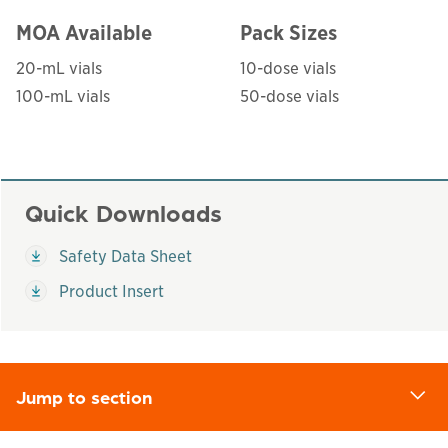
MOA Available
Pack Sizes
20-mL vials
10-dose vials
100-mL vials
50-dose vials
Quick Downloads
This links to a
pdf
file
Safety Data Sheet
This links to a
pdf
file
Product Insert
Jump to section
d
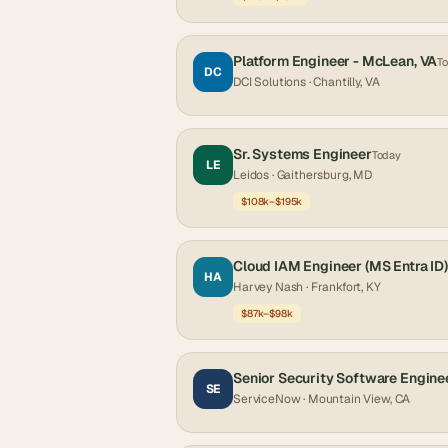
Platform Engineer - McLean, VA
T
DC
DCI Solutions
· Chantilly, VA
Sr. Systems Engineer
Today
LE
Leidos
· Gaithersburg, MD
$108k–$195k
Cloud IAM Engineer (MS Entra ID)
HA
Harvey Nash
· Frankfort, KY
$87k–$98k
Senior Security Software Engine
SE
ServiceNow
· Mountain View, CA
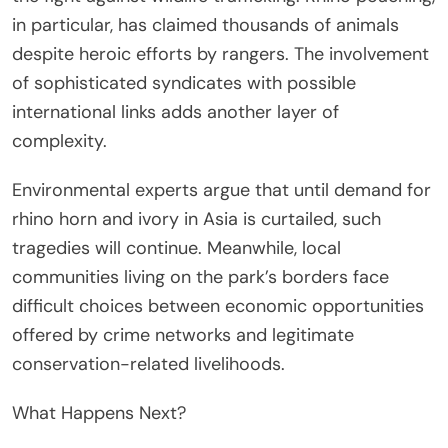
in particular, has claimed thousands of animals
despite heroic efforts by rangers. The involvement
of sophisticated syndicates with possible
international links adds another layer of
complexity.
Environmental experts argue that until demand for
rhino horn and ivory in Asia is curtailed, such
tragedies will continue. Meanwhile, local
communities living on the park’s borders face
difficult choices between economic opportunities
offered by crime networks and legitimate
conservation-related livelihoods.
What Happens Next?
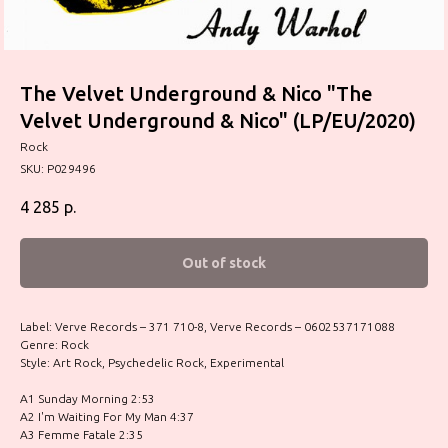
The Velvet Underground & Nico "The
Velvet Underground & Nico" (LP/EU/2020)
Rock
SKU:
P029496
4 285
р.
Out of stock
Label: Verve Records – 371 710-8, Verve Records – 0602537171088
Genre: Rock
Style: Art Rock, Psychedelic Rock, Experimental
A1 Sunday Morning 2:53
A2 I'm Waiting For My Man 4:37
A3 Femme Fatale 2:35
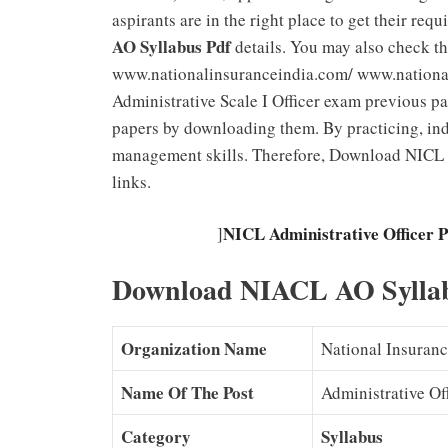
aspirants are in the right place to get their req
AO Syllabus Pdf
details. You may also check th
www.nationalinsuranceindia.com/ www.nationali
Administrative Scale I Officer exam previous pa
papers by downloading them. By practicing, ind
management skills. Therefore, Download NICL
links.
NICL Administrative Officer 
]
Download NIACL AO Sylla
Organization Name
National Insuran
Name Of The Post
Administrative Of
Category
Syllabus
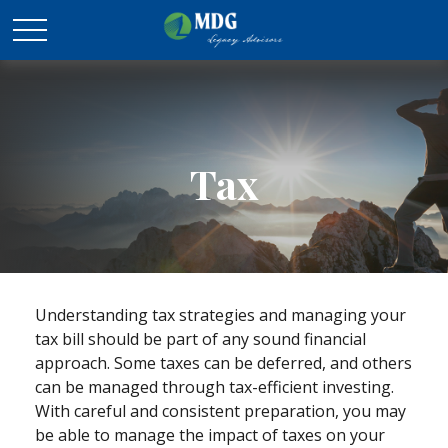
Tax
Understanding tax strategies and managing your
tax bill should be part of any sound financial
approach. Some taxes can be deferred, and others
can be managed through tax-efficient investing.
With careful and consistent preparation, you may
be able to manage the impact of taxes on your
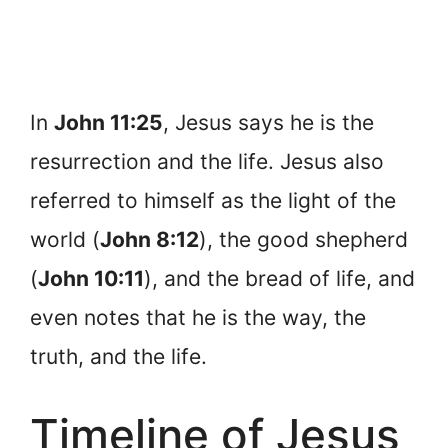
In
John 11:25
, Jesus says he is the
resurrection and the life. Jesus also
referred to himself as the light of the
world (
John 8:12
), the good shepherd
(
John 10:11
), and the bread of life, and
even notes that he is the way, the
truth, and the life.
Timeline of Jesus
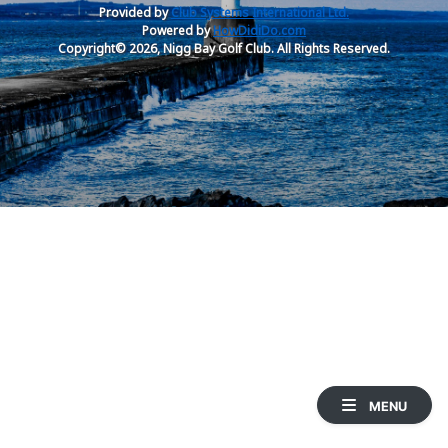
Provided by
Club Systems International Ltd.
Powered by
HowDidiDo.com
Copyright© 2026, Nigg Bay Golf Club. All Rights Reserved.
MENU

**Exercise directions:**
Please render each line of text from the data above as one numbered list. Leave out blank lines and the pictures.

**Exercise result:**
1. MOA Available
2. Pack Sizes
3. 20-mL vials
4. 10-dose vials
5. 100-mL vials
6. 50-dose vials
7. Quick Downloads
8. This links to a
9. pdf
10. file
11. Safety Data Sheet
12. This links to a
13. pdf
14. file
15. Product Insert
16. Jump to section
17. d
18. Platform Engineer - McLean, VA
19. T
20. DC
21. DCI Solutions
22. · Chantilly, VA
23. Sr. Systems Engineer
24. Today
25. LE
26. Leidos
27. · Gaithersburg, MD
28. $108k–$195k
29. Cloud IAM Engineer (MS Entra ID)
30. HA
31. Harvey Nash
32. · Frankfort, KY
33. $87k–$98k
34. Senior Security Software Engine
35. SE
36. ServiceNow
37. · Mountain View, CA
38. in particular, has claimed thousands of animals
39. despite heroic efforts by rangers. The involvement
40. of sophisticated syndicates with possible
41. international links adds another layer of
42. complexity.
43. Environmental experts argue that until demand for
44. rhino horn and ivory in Asia is curtailed, such
45. tragedies will continue. Meanwhile, local
46. communities living on the park’s borders face
47. difficult choices between economic opportunities
48. offered by crime networks and legitimate
49. conservation-related livelihoods.
50. What Happens Next?
51. The Velvet Underground & Nico "The
52. Velvet Underground & Nico" (LP/EU/2020)
53. Rock
54. SKU:
55. P029496
56. 4 285
57. р.
58. Out of stock
59. Label: Verve Records – 371 710-8, Verve Records – 0602537171088
60. Genre: Rock
61. Style: Art Rock, Psychedelic Rock, Experimental
62. A1 Sunday Morning 2:53
63. A2 I'm Waiting For My Man 4:37
64. A3 Femme Fatale 2:35
65. aspirants are in the right place to get their req
66. AO Syllabus Pdf
67. details. You may also check th
68. www.nationalinsuranceindia.com/ www.nationali
69. Administrative Scale I Officer exam previous pa
70. papers by downloading them. By practicing, ind
71. management skills. Therefore, Download NICL
72. links.
73. NICL Administrative Officer 
74. ]
75. Download NIACL AO Sylla
76. Organization Name
77. National Insuran
78. Name Of The Post
79. Administrative Of
80. Category
81. Syllabus
82. Tax
83. Understanding tax strategies and managing your
84. tax bill should be part of any sound financial
85. approach. Some taxes can be deferred, and others
86. can be managed through tax-efficient investing.
87. With careful and consistent preparation, you may
88. be able to manage the impact of taxes on your
89. In
90. John 11:25
91. , Jesus says he is the
92. resurrection and the life. Jesus also
93. referred to himself as the light of the
94. world (
95. John 8:12
96. ), the good shepherd
97. (
98. John 10:11
99. ), and the bread of life, and
100. even notes that he is the way, the
101. truth, and the life.
102. Timeline of Jesus
103. Provided by
104. Club Systems International Ltd.
105. Powered by
106. HowDidiDo.com
107. Copyright© 2026, Nigg Bay Golf Club. All Rights Reserved.
108. MENU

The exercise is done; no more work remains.